When you pass stream: true to any generation function, it returns an async iterable of StreamChunk events instead of a plain result:
1. RUN_STARTED → Client sets status to 'generating'
2. CUSTOM → Client receives the result
name: 'generation:result'
value: <your result>
3. RUN_FINISHED → Client sets status to 'success'
If the function throws, a RUN_ERROR event is emitted instead:
1. RUN_STARTED → Client sets status to 'generating'
2. RUN_ERROR → Client sets error + status to 'error'
error: { message: '...' }
This is the same event protocol used by chat streaming, so the same transport layer (toServerSentEventsResponse, fetchServerSentEvents) works for both.
All generation hooks share the same interface:
| Option | Type | Description |
|---|---|---|
| connection | ConnectionAdapter | Streaming transport (SSE, HTTP stream, custom) |
| fetcher | (input) => Promise<Result | Response> | Direct async function, or server function returning an SSE Response |
| id | string | Unique identifier for this instance |
| body | Record<string, any> | Additional body parameters (connection mode) |
| onResult | (result) => T | null | void | Transform or react to the result |
| onError | (error) => void | Error callback |
| onProgress | (progress, message?) => void | Progress updates (0-100) |
| Return | Type | Description |
|---|---|---|
| generate | (input) => Promise<void> | Trigger generation |
| result | T | null | The result (optionally transformed), or null |
| isLoading | boolean | Whether generation is in progress |
| error | Error | undefined | Current error, if any |
| status | GenerationClientState | 'idle' | 'generating' | 'success' | 'error' |
| stop | () => void | Abort the current generation |
| reset | () => void | Clear all state, return to idle |
The onResult callback can optionally transform the stored result:
TypeScript automatically infers the result type from your onResult return value — no explicit generic parameter needed.

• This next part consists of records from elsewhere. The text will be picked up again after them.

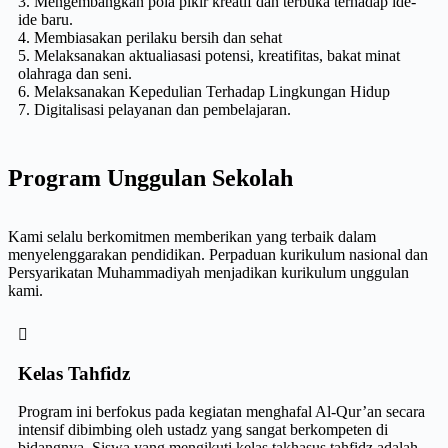
3. Mengembangkan pola pikir kreatif dan terbuka terhadap ide-
ide baru.
4. Membiasakan perilaku bersih dan sehat
5. Melaksanakan aktualiasasi potensi, kreatifitas, bakat minat
olahraga dan seni.
6. Melaksanakan Kepedulian Terhadap Lingkungan Hidup
7. Digitalisasi pelayanan dan pembelajaran.
Program Unggulan Sekolah
Kami selalu berkomitmen memberikan yang terbaik dalam
menyelenggarakan pendidikan. Perpaduan kurikulum nasional dan
Persyarikatan Muhammadiyah menjadikan kurikulum unggulan
kami.
Kelas Tahfidz
Program ini berfokus pada kegiatan menghafal Al-Qur’an secara
intensif dibimbing oleh ustadz yang sangat berkompeten di
bidangnya. Siswa yang mengikuti kelas takhasus tahfidz adalah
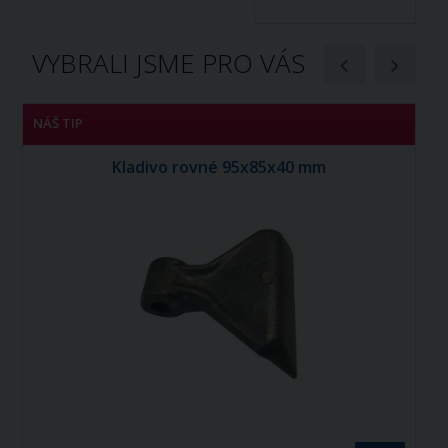
VYBRALI JSME PRO VÁS
NÁŠ TIP
N
Kladivo rovné 95x85x40 mm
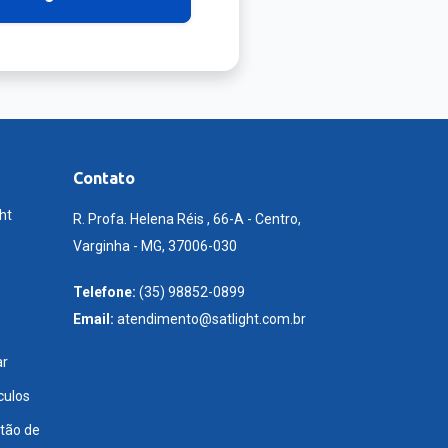
Contato
ht
R. Profa. Helena Réis , 66-A - Centro,
Varginha - MG, 37006-030
Telefone:
(35) 98852-0899
Email:
atendimento@satlight.com.br
ar
culos
tão de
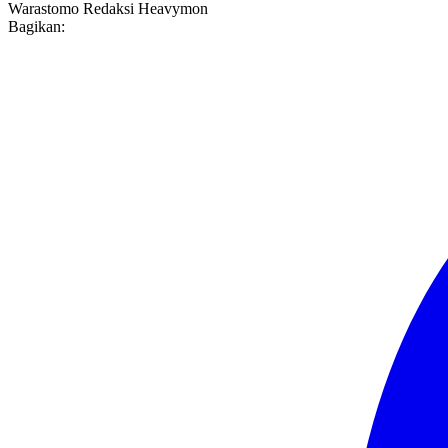
Warastomo
Redaksi Heavymon
Bagikan:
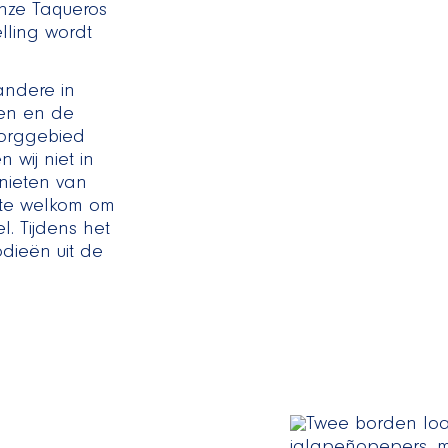
onze Taqueros
lling wordt
ndere in
den en de
ezorggebied
wij niet in
enieten van
rte welkom om
l. Tijdens het
dieën uit de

const { result } = useGenerateSpeech({
connection: fetchServerSentEvents('/api/generate/speech'),
onResult: (raw) => ({
audioUrl: `data:${raw.contentType};base64,${raw.audio}`,
duration: raw.duration,
}),
})
// result is typed as { audioUrl: string; duration?: number } | null
| Activity | Server Function | Client Hook (React) | Guide |
|---|---|---|---|
| Image generation | generateImage() | useGenerateImage() | Image Generation |
| Text-to-speech | generateSpeech() | useGenerateSpeech() | Text-to-Speech |
| Transcription | generateTranscription() | useTranscription() | Transcription |
| Summarization | summarize() | useSummarize() | - |
| Video generation | generateVideo() | useGenerateVideo() | Video Generation |
Note: Video generation uses a jobs/polling architecture. The useGenerateVideo hook additionally exposes jobId, videoStatus, onJobCreated, and onStatusUpdate for tracking the polling lifecycle. See the Video Generation guide for details.